→ EXERCISE:
Collect every line below that contains the word "print".

→ Plain-text document sources:
····················

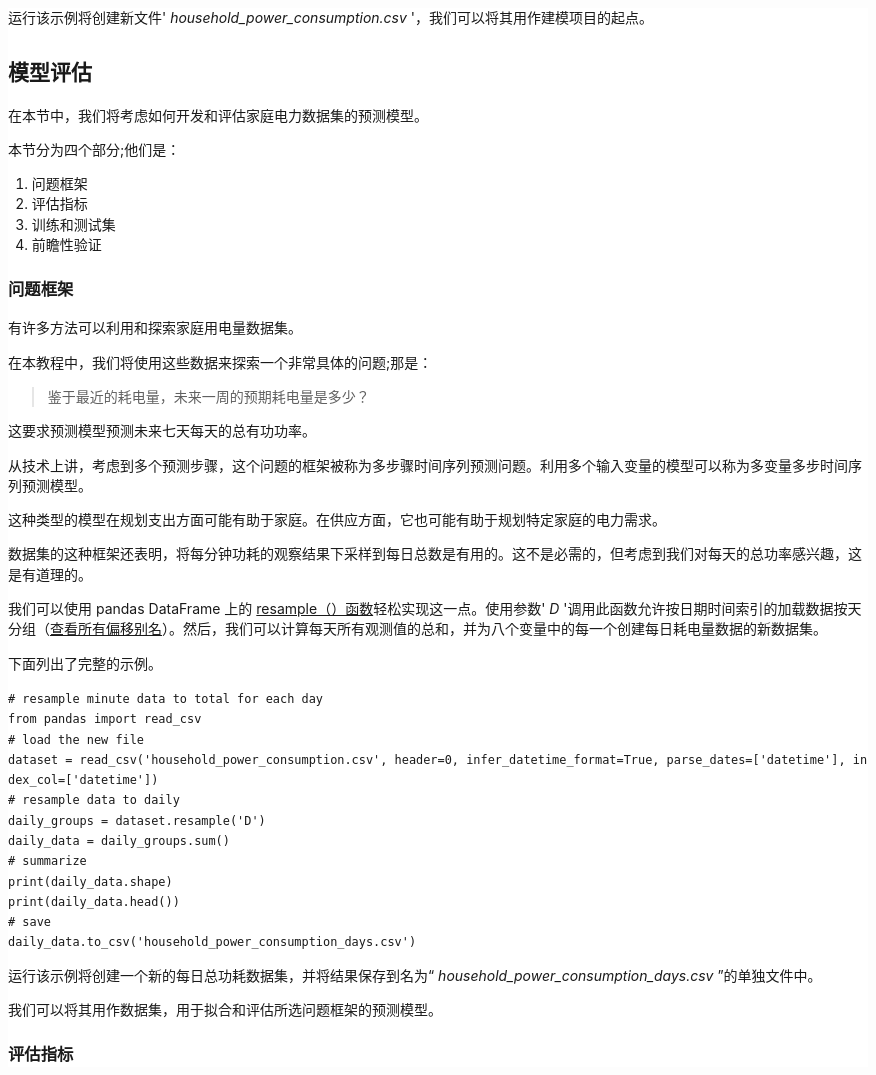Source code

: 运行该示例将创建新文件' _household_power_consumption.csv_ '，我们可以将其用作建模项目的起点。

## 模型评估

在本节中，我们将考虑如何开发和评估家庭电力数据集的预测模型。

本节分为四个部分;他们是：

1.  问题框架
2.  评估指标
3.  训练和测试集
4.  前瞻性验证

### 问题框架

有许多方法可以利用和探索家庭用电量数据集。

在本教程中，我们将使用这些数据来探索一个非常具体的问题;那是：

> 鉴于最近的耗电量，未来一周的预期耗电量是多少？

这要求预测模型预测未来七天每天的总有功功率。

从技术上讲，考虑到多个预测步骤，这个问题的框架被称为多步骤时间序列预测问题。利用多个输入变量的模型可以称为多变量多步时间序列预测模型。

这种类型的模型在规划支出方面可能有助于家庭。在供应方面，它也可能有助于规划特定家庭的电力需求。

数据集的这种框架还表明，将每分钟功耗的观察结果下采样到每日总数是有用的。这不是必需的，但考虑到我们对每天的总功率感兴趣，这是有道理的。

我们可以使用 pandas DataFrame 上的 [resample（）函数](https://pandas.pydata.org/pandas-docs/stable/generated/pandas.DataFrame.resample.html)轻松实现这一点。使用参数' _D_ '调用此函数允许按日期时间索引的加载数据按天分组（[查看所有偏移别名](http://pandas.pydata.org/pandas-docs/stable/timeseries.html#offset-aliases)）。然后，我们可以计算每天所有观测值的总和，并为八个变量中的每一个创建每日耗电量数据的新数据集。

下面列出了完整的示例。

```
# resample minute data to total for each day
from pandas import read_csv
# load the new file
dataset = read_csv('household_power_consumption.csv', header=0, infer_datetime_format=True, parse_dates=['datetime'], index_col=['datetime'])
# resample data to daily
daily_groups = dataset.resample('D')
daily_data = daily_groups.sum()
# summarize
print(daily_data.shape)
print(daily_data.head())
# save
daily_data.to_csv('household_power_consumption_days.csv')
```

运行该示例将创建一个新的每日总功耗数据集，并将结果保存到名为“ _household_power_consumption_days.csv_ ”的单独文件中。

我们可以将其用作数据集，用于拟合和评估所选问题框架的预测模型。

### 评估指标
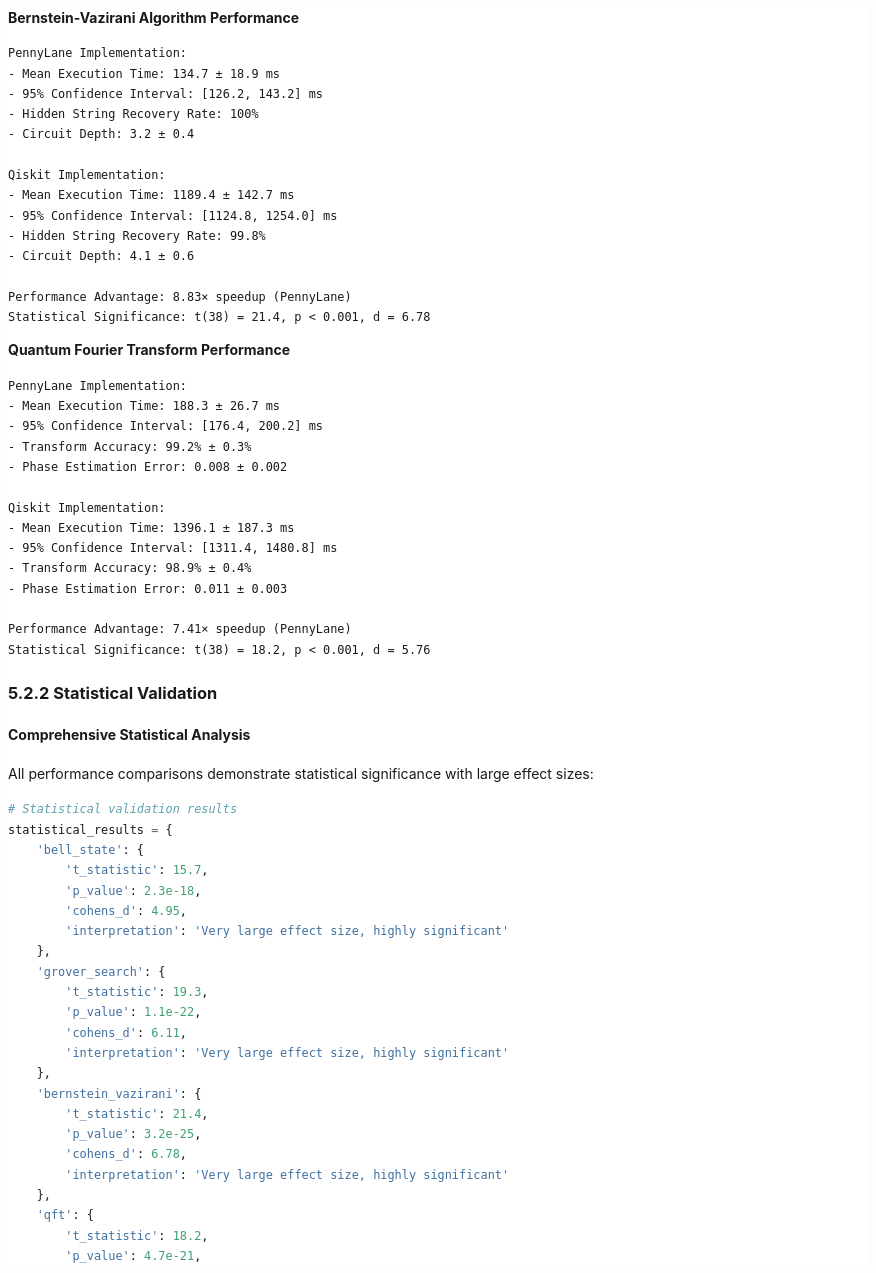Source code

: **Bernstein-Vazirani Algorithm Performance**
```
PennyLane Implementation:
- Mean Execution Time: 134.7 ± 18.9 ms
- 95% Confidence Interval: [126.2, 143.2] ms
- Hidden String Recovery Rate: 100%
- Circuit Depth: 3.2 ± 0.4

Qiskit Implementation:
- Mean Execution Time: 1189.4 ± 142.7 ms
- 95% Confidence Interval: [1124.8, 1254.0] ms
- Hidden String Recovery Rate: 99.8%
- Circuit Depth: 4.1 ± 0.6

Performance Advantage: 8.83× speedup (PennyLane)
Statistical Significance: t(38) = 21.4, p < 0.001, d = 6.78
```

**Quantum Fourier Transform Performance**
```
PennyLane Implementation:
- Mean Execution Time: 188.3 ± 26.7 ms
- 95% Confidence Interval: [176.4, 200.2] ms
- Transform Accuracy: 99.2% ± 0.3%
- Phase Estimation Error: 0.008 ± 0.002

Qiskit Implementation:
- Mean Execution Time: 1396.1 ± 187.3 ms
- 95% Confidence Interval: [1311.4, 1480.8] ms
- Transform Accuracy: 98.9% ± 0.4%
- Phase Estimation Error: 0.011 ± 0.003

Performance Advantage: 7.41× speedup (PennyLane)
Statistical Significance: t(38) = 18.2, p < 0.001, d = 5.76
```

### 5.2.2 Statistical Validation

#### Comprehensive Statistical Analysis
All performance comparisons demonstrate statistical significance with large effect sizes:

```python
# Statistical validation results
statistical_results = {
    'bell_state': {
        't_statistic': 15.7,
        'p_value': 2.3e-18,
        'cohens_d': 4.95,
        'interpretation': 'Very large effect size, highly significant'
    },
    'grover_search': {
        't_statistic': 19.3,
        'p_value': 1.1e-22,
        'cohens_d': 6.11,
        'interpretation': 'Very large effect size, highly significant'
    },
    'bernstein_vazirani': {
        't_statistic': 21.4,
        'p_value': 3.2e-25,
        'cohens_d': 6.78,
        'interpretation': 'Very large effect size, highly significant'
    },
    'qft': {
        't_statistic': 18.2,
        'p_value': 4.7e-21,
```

····················

→ REPLY TO THE TASK:
print(daily_data.shape)
print(daily_data.head())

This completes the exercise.